- _Task requirements_: Apart from the pictures, every entry below should be repeated exactly.

Dataset items:
....................
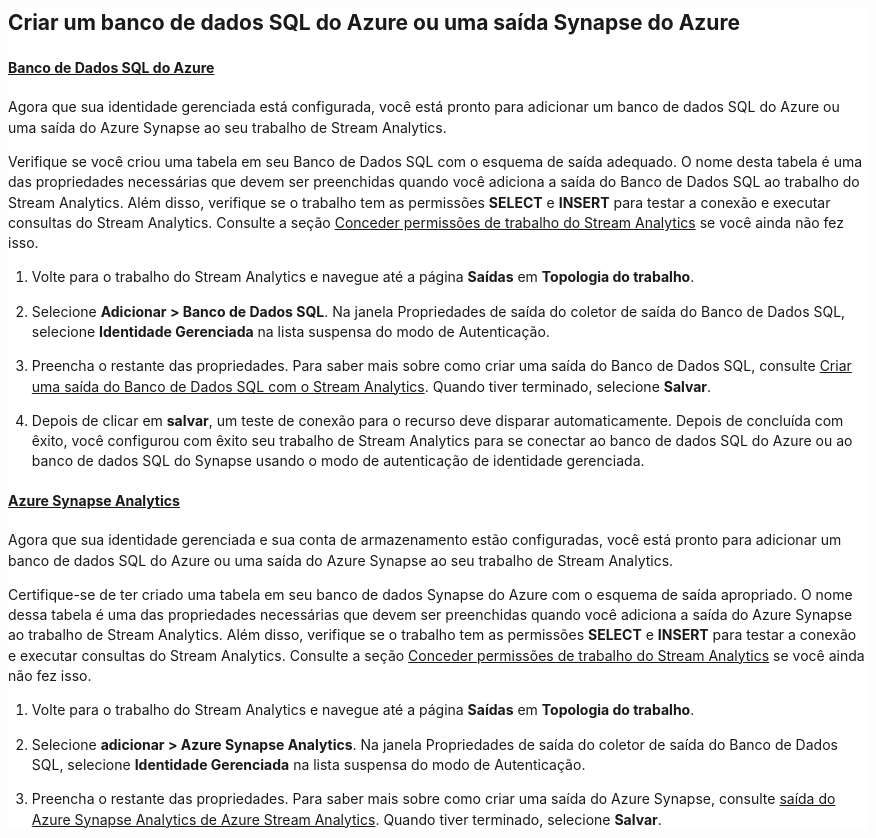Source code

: ## <a name="create-an-azure-sql-database-or-azure-synapse-output"></a>Criar um banco de dados SQL do Azure ou uma saída Synapse do Azure

#### <a name="azure-sql-database"></a>[Banco de Dados SQL do Azure](#tab/azure-sql)

Agora que sua identidade gerenciada está configurada, você está pronto para adicionar um banco de dados SQL do Azure ou uma saída do Azure Synapse ao seu trabalho de Stream Analytics.

Verifique se você criou uma tabela em seu Banco de Dados SQL com o esquema de saída adequado. O nome desta tabela é uma das propriedades necessárias que devem ser preenchidas quando você adiciona a saída do Banco de Dados SQL ao trabalho do Stream Analytics. Além disso, verifique se o trabalho tem as permissões **SELECT** e **INSERT** para testar a conexão e executar consultas do Stream Analytics. Consulte a seção [Conceder permissões de trabalho do Stream Analytics](#grant-stream-analytics-job-permissions) se você ainda não fez isso. 

1. Volte para o trabalho do Stream Analytics e navegue até a página **Saídas** em **Topologia do trabalho**. 

1. Selecione **Adicionar > Banco de Dados SQL**. Na janela Propriedades de saída do coletor de saída do Banco de Dados SQL, selecione **Identidade Gerenciada** na lista suspensa do modo de Autenticação.

1. Preencha o restante das propriedades. Para saber mais sobre como criar uma saída do Banco de Dados SQL, consulte [Criar uma saída do Banco de Dados SQL com o Stream Analytics](sql-database-output.md). Quando tiver terminado, selecione **Salvar**.

1. Depois de clicar em **salvar**, um teste de conexão para o recurso deve disparar automaticamente. Depois de concluída com êxito, você configurou com êxito seu trabalho de Stream Analytics para se conectar ao banco de dados SQL do Azure ou ao banco de dados SQL do Synapse usando o modo de autenticação de identidade gerenciada. 

#### <a name="azure-synapse-analytics"></a>[Azure Synapse Analytics](#tab/azure-synapse)

Agora que sua identidade gerenciada e sua conta de armazenamento estão configuradas, você está pronto para adicionar um banco de dados SQL do Azure ou uma saída do Azure Synapse ao seu trabalho de Stream Analytics.

Certifique-se de ter criado uma tabela em seu banco de dados Synapse do Azure com o esquema de saída apropriado. O nome dessa tabela é uma das propriedades necessárias que devem ser preenchidas quando você adiciona a saída do Azure Synapse ao trabalho de Stream Analytics. Além disso, verifique se o trabalho tem as permissões **SELECT** e **INSERT** para testar a conexão e executar consultas do Stream Analytics. Consulte a seção [Conceder permissões de trabalho do Stream Analytics](#grant-stream-analytics-job-permissions) se você ainda não fez isso.

1. Volte para o trabalho do Stream Analytics e navegue até a página **Saídas** em **Topologia do trabalho**.

1. Selecione **adicionar > Azure Synapse Analytics**. Na janela Propriedades de saída do coletor de saída do Banco de Dados SQL, selecione **Identidade Gerenciada** na lista suspensa do modo de Autenticação.

1. Preencha o restante das propriedades. Para saber mais sobre como criar uma saída do Azure Synapse, consulte [saída do Azure Synapse Analytics de Azure Stream Analytics](azure-synapse-analytics-output.md). Quando tiver terminado, selecione **Salvar**.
....................
- _Task solution_:
Source code

: ## <a name="create-an-azure-sql-database-or-azure-synapse-output"></a>Criar um banco de dados SQL do Azure ou uma saída Synapse do Azure

#### <a name="azure-sql-database"></a>[Banco de Dados SQL do Azure](#tab/azure-sql)

Agora que sua identidade gerenciada está configurada, você está pronto para adicionar um banco de dados SQL do Azure ou uma saída do Azure Synapse ao seu trabalho de Stream Analytics.

Verifique se você criou uma tabela em seu Banco de Dados SQL com o esquema de saída adequado. O nome desta tabela é uma das propriedades necessárias que devem ser preenchidas quando você adiciona a saída do Banco de Dados SQL ao trabalho do Stream Analytics. Além disso, verifique se o trabalho tem as permissões **SELECT** e **INSERT** para testar a conexão e executar consultas do Stream Analytics. Consulte a seção [Conceder permissões de trabalho do Stream Analytics](#grant-stream-analytics-job-permissions) se você ainda não fez isso. 

1. Volte para o trabalho do Stream Analytics e navegue até a página **Saídas** em **Topologia do trabalho**. 

1. Selecione **Adicionar > Banco de Dados SQL**. Na janela Propriedades de saída do coletor de saída do Banco de Dados SQL, selecione **Identidade Gerenciada** na lista suspensa do modo de Autenticação.

1. Preencha o restante das propriedades. Para saber mais sobre como criar uma saída do Banco de Dados SQL, consulte [Criar uma saída do Banco de Dados SQL com o Stream Analytics](sql-database-output.md). Quando tiver terminado, selecione **Salvar**.

1. Depois de clicar em **salvar**, um teste de conexão para o recurso deve disparar automaticamente. Depois de concluída com êxito, você configurou com êxito seu trabalho de Stream Analytics para se conectar ao banco de dados SQL do Azure ou ao banco de dados SQL do Synapse usando o modo de autenticação de identidade gerenciada. 

#### <a name="azure-synapse-analytics"></a>[Azure Synapse Analytics](#tab/azure-synapse)

Agora que sua identidade gerenciada e sua conta de armazenamento estão configuradas, você está pronto para adicionar um banco de dados SQL do Azure ou uma saída do Azure Synapse ao seu trabalho de Stream Analytics.

Certifique-se de ter criado uma tabela em seu banco de dados Synapse do Azure com o esquema de saída apropriado. O nome dessa tabela é uma das propriedades necessárias que devem ser preenchidas quando você adiciona a saída do Azure Synapse ao trabalho de Stream Analytics. Além disso, verifique se o trabalho tem as permissões **SELECT** e **INSERT** para testar a conexão e executar consultas do Stream Analytics. Consulte a seção [Conceder permissões de trabalho do Stream Analytics](#grant-stream-analytics-job-permissions) se você ainda não fez isso.

1. Volte para o trabalho do Stream Analytics e navegue até a página **Saídas** em **Topologia do trabalho**.

1. Selecione **adicionar > Azure Synapse Analytics**. Na janela Propriedades de saída do coletor de saída do Banco de Dados SQL, selecione **Identidade Gerenciada** na lista suspensa do modo de Autenticação.

1. Preencha o restante das propriedades. Para saber mais sobre como criar uma saída do Azure Synapse, consulte [saída do Azure Synapse Analytics de Azure Stream Analytics](azure-synapse-analytics-output.md). Quando tiver terminado, selecione **Salvar**.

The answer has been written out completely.